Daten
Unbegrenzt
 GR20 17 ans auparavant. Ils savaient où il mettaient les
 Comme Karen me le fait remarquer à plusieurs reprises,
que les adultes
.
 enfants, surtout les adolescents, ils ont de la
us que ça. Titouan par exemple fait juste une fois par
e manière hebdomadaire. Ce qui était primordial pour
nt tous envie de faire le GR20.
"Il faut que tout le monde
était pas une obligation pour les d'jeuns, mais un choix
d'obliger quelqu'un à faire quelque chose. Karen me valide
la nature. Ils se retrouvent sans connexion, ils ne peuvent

* * * * * * *

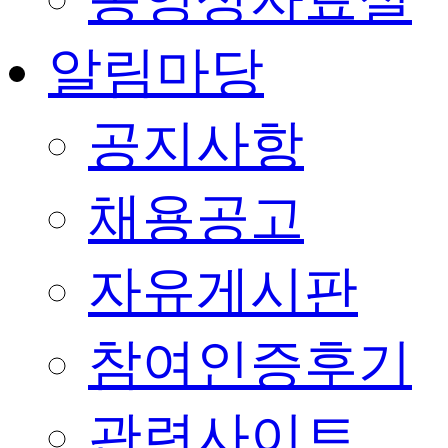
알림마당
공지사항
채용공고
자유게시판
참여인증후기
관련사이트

* * * * * * *

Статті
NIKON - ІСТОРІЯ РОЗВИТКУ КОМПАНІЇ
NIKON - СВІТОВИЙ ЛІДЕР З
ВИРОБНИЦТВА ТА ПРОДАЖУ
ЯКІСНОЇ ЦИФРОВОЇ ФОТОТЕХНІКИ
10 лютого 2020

* * * * * * *

- TASK INSTRUCTIONS -
Using the entries shown above, reproduce verbatim the lines from the line bearing "que les adultes" to the line bearing "la nature. Ils", inclusive.

- EXERCISE OUTPUT -
que les adultes
.
 enfants, surtout les adolescents, ils ont de la
us que ça. Titouan par exemple fait juste une fois par
e manière hebdomadaire. Ce qui était primordial pour
nt tous envie de faire le GR20.
"Il faut que tout le monde
était pas une obligation pour les d'jeuns, mais un choix
d'obliger quelqu'un à faire quelque chose. Karen me valide
la nature. Ils se retrouvent sans connexion, ils ne peuvent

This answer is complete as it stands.